Four years after Michele Harris disappeared, Cal Harris was arrested and charged with her murder. Prosecutors argued that blood found in the Harris home suggested Michele had been attacked by her husband and they found a witness who said he heard Cal Harris threaten her.
“There's no evidence that he ever threatened her in a way that really caused her fear,” Barket said. “People say things during an argument or divorce that they don't mean.”
He was found guilty of second-degree murder in 2007, despite much of the prosecutors argument being based on circumstantial evidence.
But just after the guilty verdict, a new witness named Kevin Tubbs came forward and said he saw Michele the morning after she was supposed to have been killed, arguing with another man at the foot of the Harris driveway.
Cal Harris was granted a second trial and was found guilty of second-degree murder a second time in 2009, but the verdict was overturned on appeal because of two procedural errors, one regarding the impartiality of a potential juror and the other regarding insufficient instructions to the jury regarding hearsay testimony allowed during trial.
During his third murder trial last year, the judge allowed the jury to hear Kevin Tubbs’ testimony but wouldn’t allow the defense to present evidence related to new suspects, saying much of it was circumstantial and other portions were hearsay. On May 16, 2015, the jury came back deadlocked on a verdict and a mistrial was declared.
Now, Judge Richard Mott of the New York State Supreme Court will rule on Harris’ fate after his fourth trial begins Thursday.
Harris has long maintained throughout that he has nothing to do with his wife’s disappearance.

------------------------------------

**Assignment**
Decide whether each statement below agrees with the text about the Cal Harris case, answering yes or no and quoting the words of the text that settle it. 1. Cal Harris was arrested four years after Michele Harris disappeared. 2. The guilty verdict from 2009 was upheld on appeal. 3. During the third trial, the defense was permitted to present evidence about new suspects. The records that follow were taken from a different source than the text about the Cal Harris case.

**Excerpted data**
------------------------------------

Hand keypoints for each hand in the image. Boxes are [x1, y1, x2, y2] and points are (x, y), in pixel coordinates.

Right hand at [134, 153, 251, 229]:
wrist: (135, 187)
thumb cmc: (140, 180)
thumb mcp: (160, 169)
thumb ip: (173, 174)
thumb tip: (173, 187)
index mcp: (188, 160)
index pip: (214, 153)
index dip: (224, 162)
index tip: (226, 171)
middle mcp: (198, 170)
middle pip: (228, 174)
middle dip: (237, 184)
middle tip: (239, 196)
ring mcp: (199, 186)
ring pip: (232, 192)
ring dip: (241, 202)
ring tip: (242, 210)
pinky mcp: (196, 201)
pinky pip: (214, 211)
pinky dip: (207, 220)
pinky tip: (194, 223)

------------------------------------

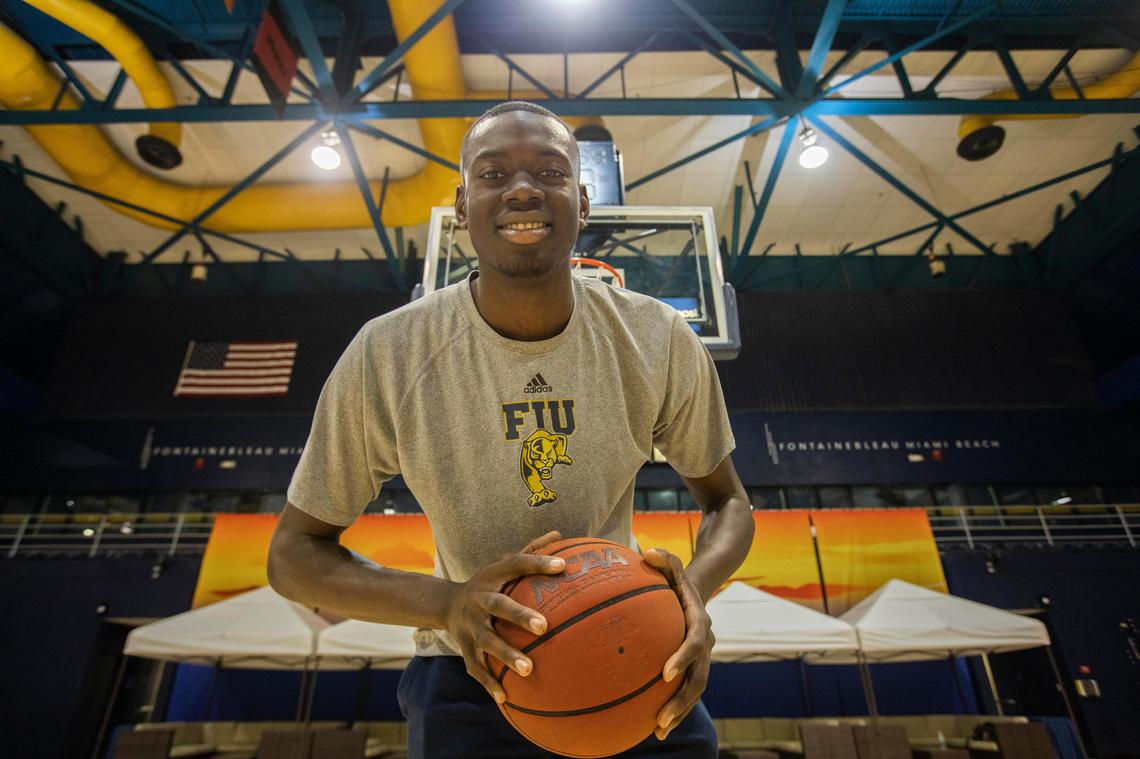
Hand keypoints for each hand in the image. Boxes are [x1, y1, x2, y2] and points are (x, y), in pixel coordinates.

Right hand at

------------------------------------

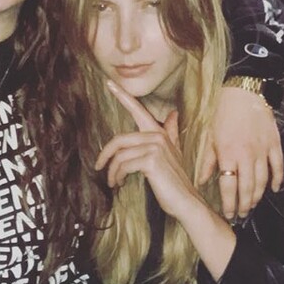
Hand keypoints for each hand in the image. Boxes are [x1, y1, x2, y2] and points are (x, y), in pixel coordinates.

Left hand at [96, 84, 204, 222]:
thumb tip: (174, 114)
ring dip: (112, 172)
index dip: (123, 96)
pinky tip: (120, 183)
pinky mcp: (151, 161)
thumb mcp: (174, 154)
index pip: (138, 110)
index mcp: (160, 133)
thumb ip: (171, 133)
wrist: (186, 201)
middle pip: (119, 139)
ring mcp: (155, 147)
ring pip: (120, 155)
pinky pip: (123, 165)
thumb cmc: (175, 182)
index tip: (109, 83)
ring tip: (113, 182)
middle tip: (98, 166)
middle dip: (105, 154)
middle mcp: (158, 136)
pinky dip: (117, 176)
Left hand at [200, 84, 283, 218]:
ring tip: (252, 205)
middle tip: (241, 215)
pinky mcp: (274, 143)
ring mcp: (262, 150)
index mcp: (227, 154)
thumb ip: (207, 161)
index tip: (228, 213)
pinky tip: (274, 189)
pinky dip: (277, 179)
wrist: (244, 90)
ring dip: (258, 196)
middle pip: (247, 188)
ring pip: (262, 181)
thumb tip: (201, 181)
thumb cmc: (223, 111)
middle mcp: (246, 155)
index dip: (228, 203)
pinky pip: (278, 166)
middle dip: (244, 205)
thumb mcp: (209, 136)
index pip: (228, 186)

------------------------------------

**Your solution**
1. Yes: "Four years after Michele Harris disappeared, Cal Harris was arrested and charged with her murder."
2. No: "the verdict was overturned on appeal because of two procedural errors"
3. No: "wouldn’t allow the defense to present evidence related to new suspects"